The Kid stepped out of his gun belts first. Then he shed his boots, socks, and jeans. He took off his shirt and folded it neatly. He stood in the little shower cubicle, wearing only his briefs, and waited.

"Hands above your head, wrists crossed," Jacob ordered.

The Kid obeyed, taking a deep breath to brace himself. He shut his eyes, not needing to see this coming. He held his breath until he felt the touch of the iron spike on the thin skin of his wrists. Then he let it out with a whispered "yes." He always said yes to

Long ago, they had walked on the beach in Mexico, enjoying the blue waters of the Gulf. Jacob had picked up a nautilus shell, a dirty drab thing. "We are like this shell," he had said. "We are filthy. But pain, holy pain is like the tide." He swished the shell through the water, washing it clean. "When we let it flow through us and fill us, it will wash back out, taking our filth and debris with it." Jacob  turned the shell over to show him the lustrous mother-of-pearl interior, clean and gleaming. "When we say no to the pain, to God's chastisement, we trap our own sin within ourselves." He folded the shell into the Kid's hands. "Remember the shell when the tide of pain washes through you."

Jacob struck hard, driving the spike through skin and tendon, between the bones and into the wall behind him. The Kid bit down on his screams, holding them as long as he could and thinking of the nautilus shell that still rode in his saddlebag. The tension made the second blow, which fixed him more firmly to the wall, twice as painful as the first.

"Beloved Ambrose," Jacob said, bending in for a kiss, his long frame over a head taller than the Kid's. With his maker's tongue in his mouth, the Kid let go of the screams, giving them all to Jacob, letting him taste and swallow them.

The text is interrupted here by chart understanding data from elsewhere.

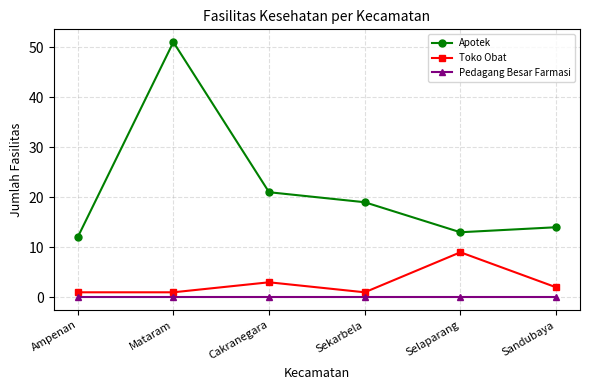

What is the total value across all series at Cakranegara?

24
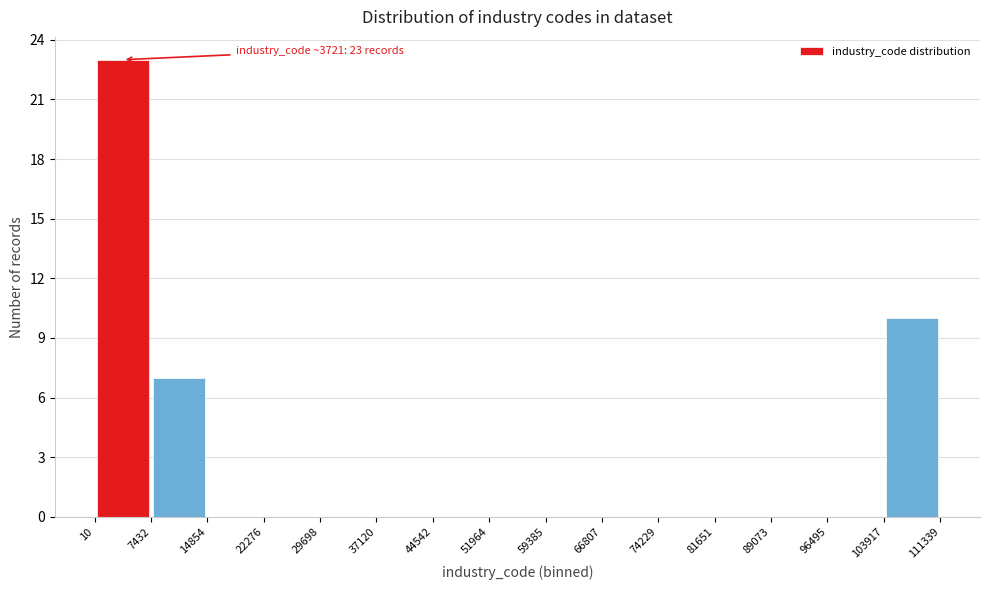

Over which range of the x-axis is the bar tallest?

10 to 7432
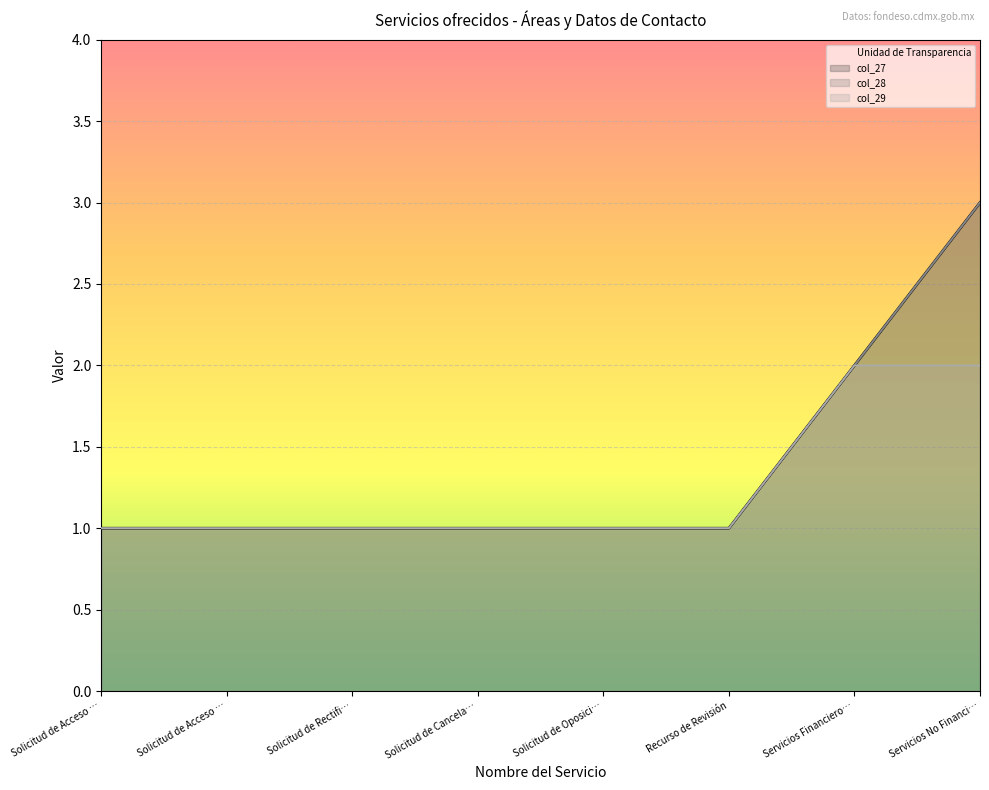

How many lines are shown in the chart?

4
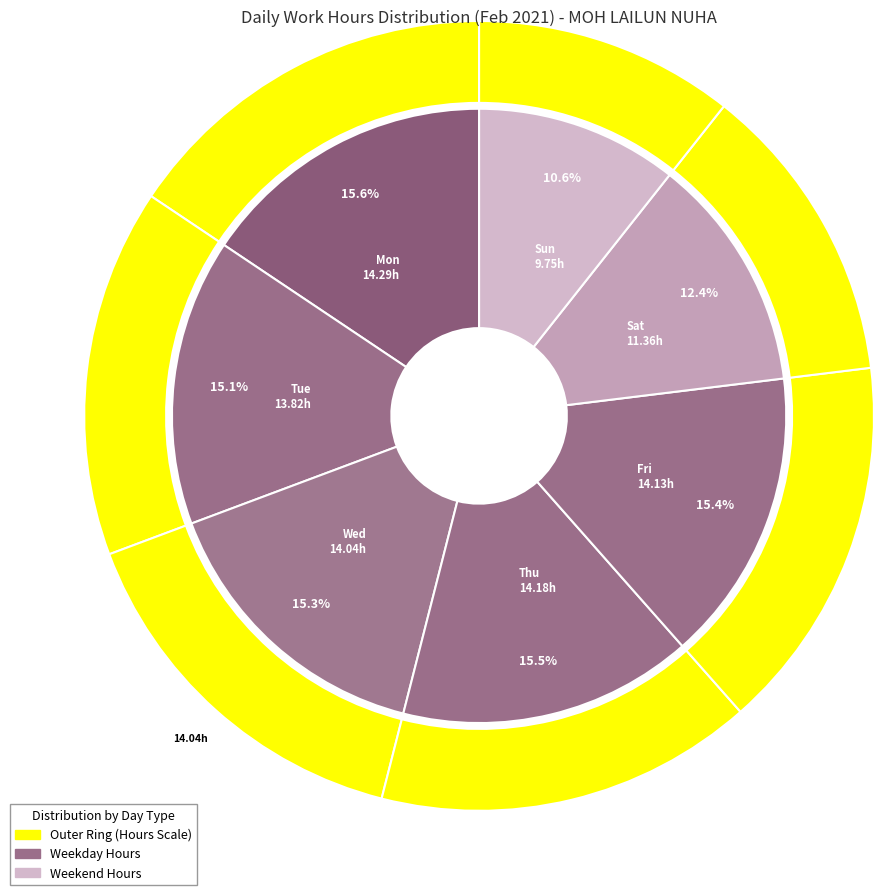

To the nearest percent, what is the combined percentage of Wed and Thu?

31%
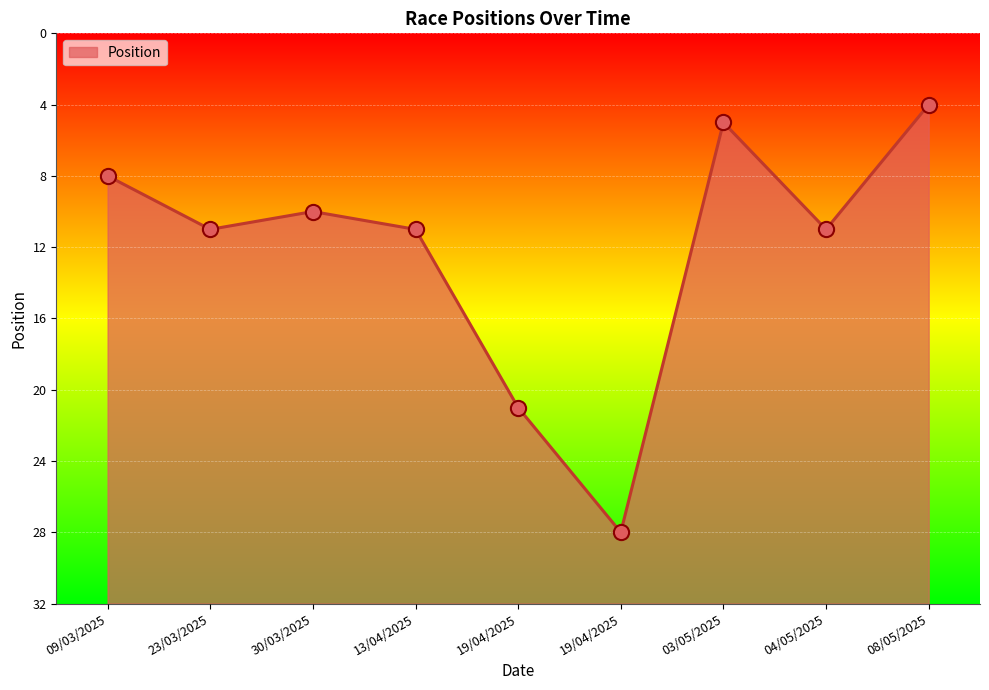

Between 09/03/2025 and 19/04/2025, which is larger?

19/04/2025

After several long minutes, Jacob broke the kiss, the Kid found the pain had subsided to a bearable level, and he no longer needed to scream. He stood, sobbing with pain, feeling the blood run down the skin of his inner arms. He flexed his hands involuntarily and gasped at the agony.

Jacob kissed him again. "Yes, Beloved. Take the pain and grow from it. For just as the caterpillar must die to become a butterfly, so we must die to become what we are. My beautiful little caterpillar, let this be your glass cocoon." He flicked the Plexiglas door with one finger.

He dropped to one knee, and Ambrose retained enough presence of mind to cross his ankles for the second spike. That one scraped tibia and fibula as it slid through the space between them just above the ankles. Jacob had told him that spiking the actual feet made for longer recovery, since it broke so many bones. They'd all had it through the feet once, when Jacob and Ambrose and all his brothers had undergone a purifying crucifixion ritual in the Philippines back in 1965. It had taken him a week to regenerate enough to walk.

Again, he held his screams until Jacob kissed him. This time, his teacher feasted on the screams, glutting himself like a vampire would on blood.

"Blossom, my little butterfly," Jacob said, closing the shower stall and turning out all the lights before shutting the bathroom door.

The Kid hung in darkness, bleeding and in pain. The ache of the spikes grew to a raging, bitter pain that combined with the muscle aches until he was sobbing again. "Yes," he whispered through the sobs, and the pain lessened a little. He breathed slowly, letting the tide of pain roll through him. It would pass through him and over him, fill him and empty him, and he would be worthy again, clean and gleaming.